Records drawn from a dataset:
═══
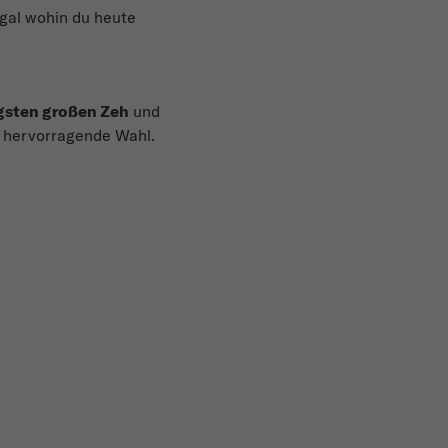
egal wohin du heute
ngsten großen Zeh
und
e hervorragende Wahl.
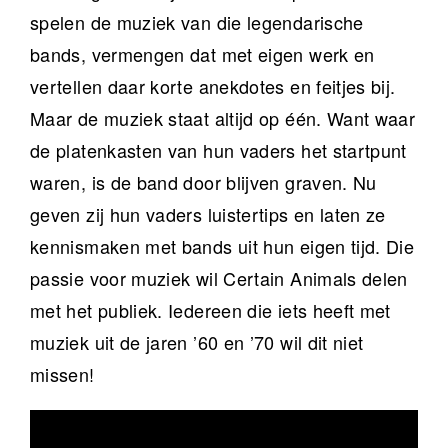
spelen de muziek van die legendarische
bands, vermengen dat met eigen werk en
vertellen daar korte anekdotes en feitjes bij.
Maar de muziek staat altijd op één. Want waar
de platenkasten van hun vaders het startpunt
waren, is de band door blijven graven. Nu
geven zij hun vaders luistertips en laten ze
kennismaken met bands uit hun eigen tijd. Die
passie voor muziek wil Certain Animals delen
met het publiek. Iedereen die iets heeft met
muziek uit de jaren ’60 en ’70 wil dit niet
missen!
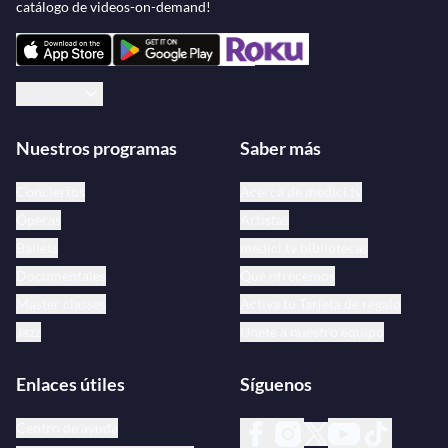
catálogo de videos-on-demand!
Español
Nuestros programas
Saber más
Conciertos
Acerca de medici.tv
Óperas
Artistas
Ballets
medici.tv bibliotecas
Documentales
Qué ofrecemos
Master classes
Activa tu Tarjeta de regalo
Jazz
Únete a nuestro equipo
Enlaces útiles
Síguenos
Centro de ayuda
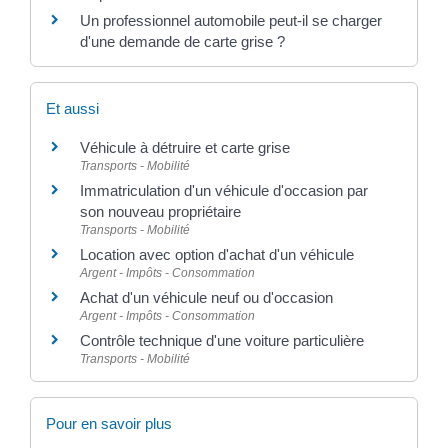
Un professionnel automobile peut-il se charger
d'une demande de carte grise ?
Et aussi
Véhicule à détruire et carte grise
Transports - Mobilité
Immatriculation d'un véhicule d'occasion par
son nouveau propriétaire
Transports - Mobilité
Location avec option d'achat d'un véhicule
Argent - Impôts - Consommation
Achat d'un véhicule neuf ou d'occasion
Argent - Impôts - Consommation
Contrôle technique d'une voiture particulière
Transports - Mobilité
Pour en savoir plus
═══
- REQUIRED WORK: Where a line of the data includes the string "bands", list that line.

- YOUR RESPONSE:
bands, vermengen dat met eigen werk en
kennismaken met bands uit hun eigen tijd. Die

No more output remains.